Chart comprehension listing

---+---

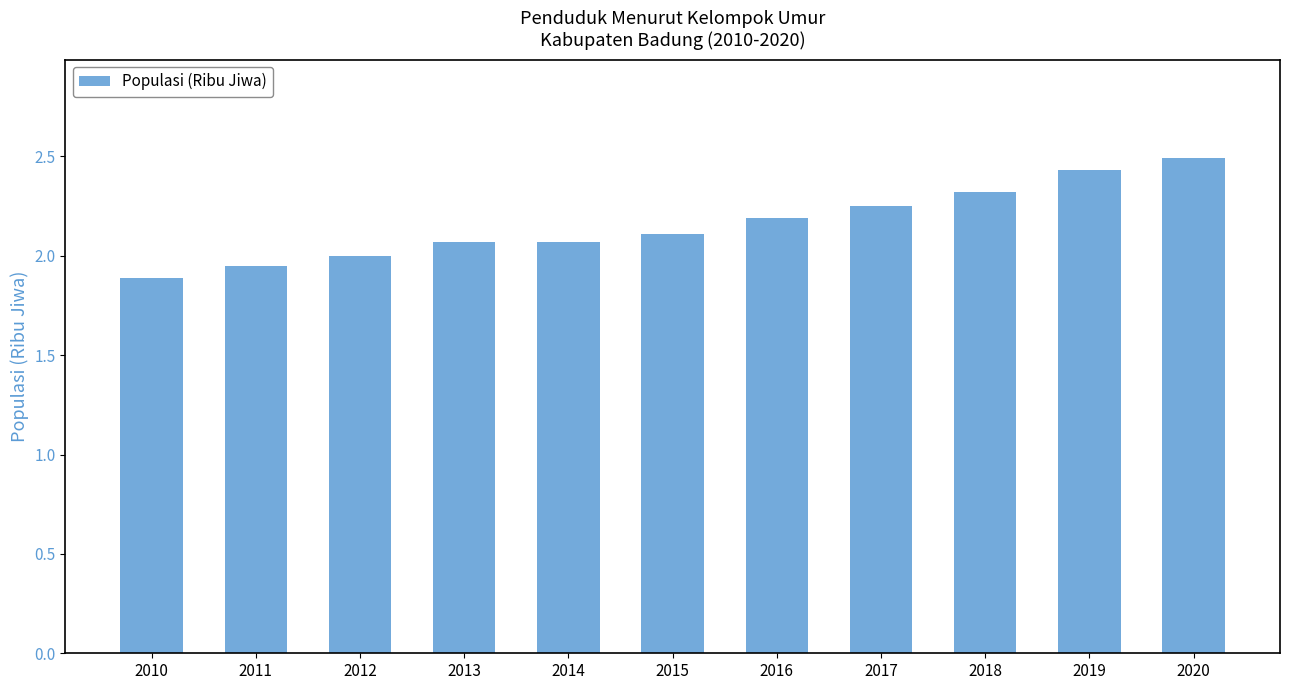

What is the value of the 9th bar from the left?

2.3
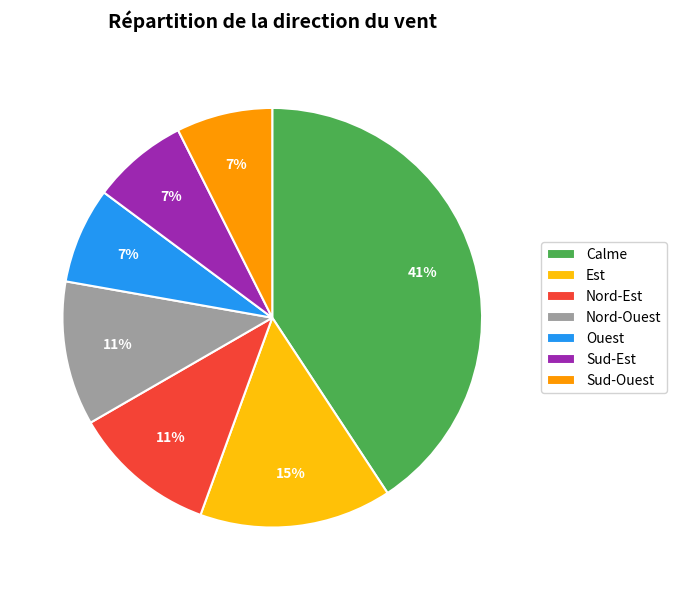

To the nearest percent, what portion does Nord-Est represent?

11%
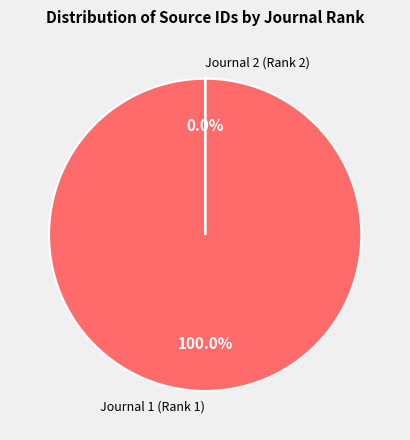

Combined, what portion of the pie is Journal 1 (Rank 1) and Journal 2 (Rank 2)?

100.0%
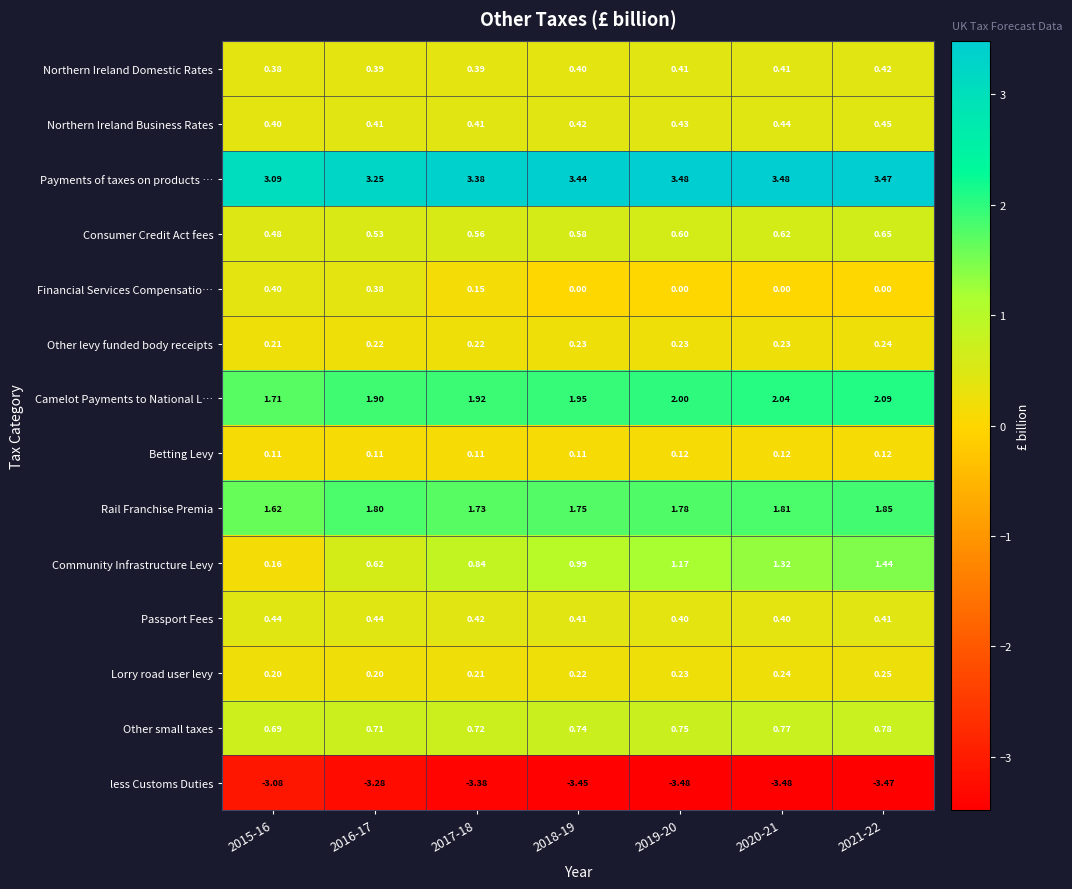

Which series changed the most between 2017-18 and 2019-20?

Community Infrastructure Levy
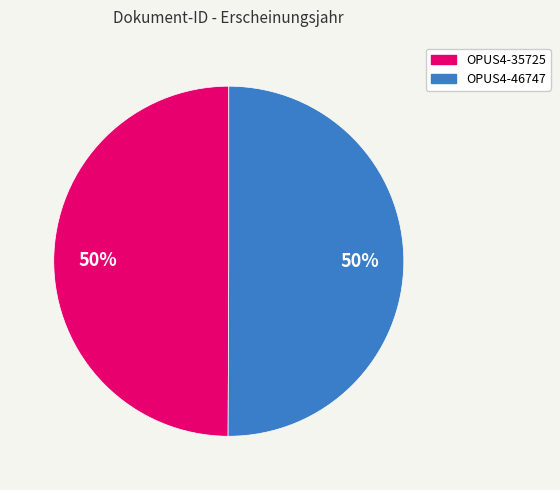

Combined, do OPUS4-35725 and OPUS4-46747 account for over 50%?

Yes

---+---

ACTION ITEM: Pull every line of text from the listing above and copy it word for word. Leave the pictures out.

OUTPUT FOR THIS EXERCISE:
What is the value of the 9th bar from the left?

2.3

To the nearest percent, what portion does Nord-Est represent?

11%

Combined, what portion of the pie is Journal 1 (Rank 1) and Journal 2 (Rank 2)?

100.0%

Which series changed the most between 2017-18 and 2019-20?

Community Infrastructure Levy

Combined, do OPUS4-35725 and OPUS4-46747 account for over 50%?

Yes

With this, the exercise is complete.